• What to produce: Only the words of the entries are wanted, repeated exactly and without images.

Design files in text formats

»»

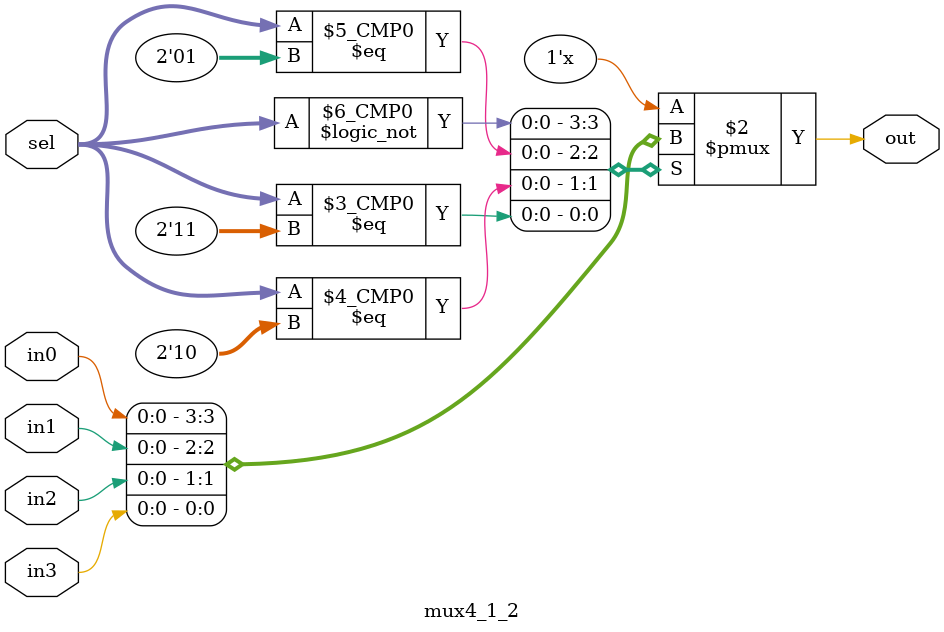
<source format=v>
module mux4_1_2(sel, in0, in1, in2, in3, out);
  input  [1:0]  sel;
  input  in0, in1, in2, in3;
  output out;
  reg    out;
  always @(sel or in0 or in1 or in2 or in3)
    case(sel)
     2'd0:  out = in0;
     2'd1:  out = in1;
     2'd2:  out = in2;
     2'd3:  out = in3;
    endcase
endmodule
</source>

««

• Response below:
<source format=v>
module mux4_1_2(sel, in0, in1, in2, in3, out);
  input  [1:0]  sel;
  input  in0, in1, in2, in3;
  output out;
  reg    out;
  always @(sel or in0 or in1 or in2 or in3)
    case(sel)
     2'd0:  out = in0;
     2'd1:  out = in1;
     2'd2:  out = in2;
     2'd3:  out = in3;
    endcase
endmodule
</source>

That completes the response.